Start of Records provided

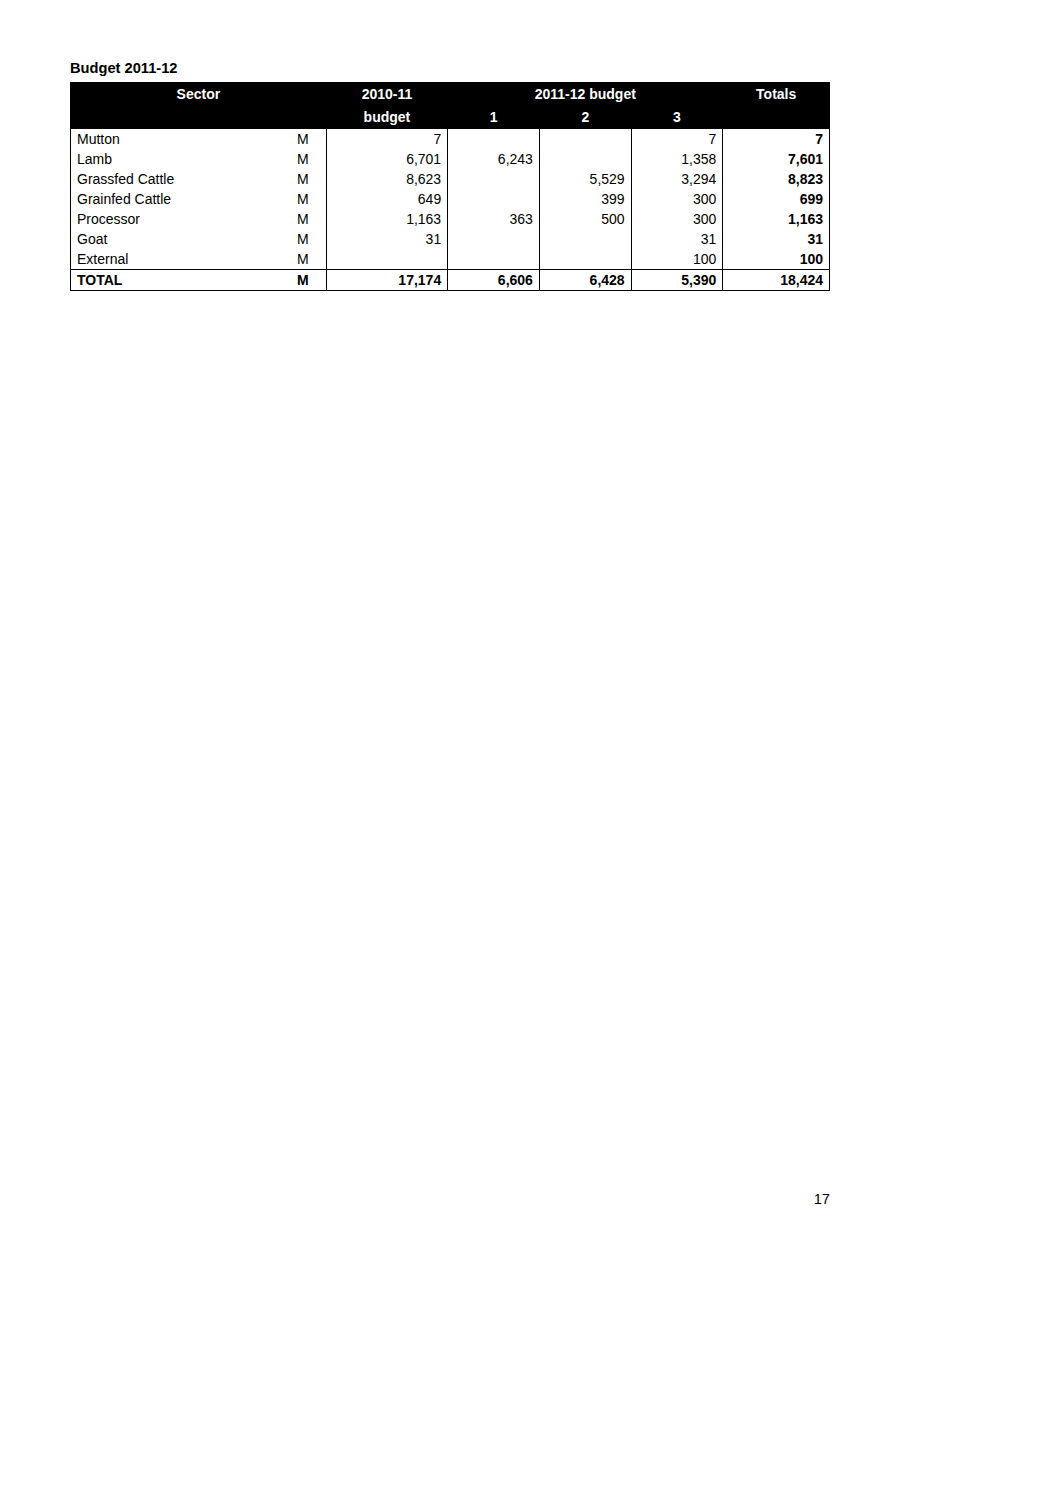Budget 2011-12
| Sector | 2010-11 | 2011-12 budget | Totals |
| --- | --- | --- | --- |
| | | budget | 1 | 2 | 3 | |
| Mutton | M | 7 | | | 7 | 7 |
| Lamb | M | 6,701 | 6,243 | | 1,358 | 7,601 |
| Grassfed Cattle | M | 8,623 | | 5,529 | 3,294 | 8,823 |
| Grainfed Cattle | M | 649 | | 399 | 300 | 699 |
| Processor | M | 1,163 | 363 | 500 | 300 | 1,163 |
| Goat | M | 31 | | | 31 | 31 |
| External | M | | | | 100 | 100 |
| TOTAL | M | 17,174 | 6,606 | 6,428 | 5,390 | 18,424 |
17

End of Records provided

### Work instruction
Go through the entries and filter for lines holding the word "Cattle"; copy each match.

### Problem solution
| Grassfed Cattle | M | 8,623 | | 5,529 | 3,294 | 8,823 |
| Grainfed Cattle | M | 649 | | 399 | 300 | 699 |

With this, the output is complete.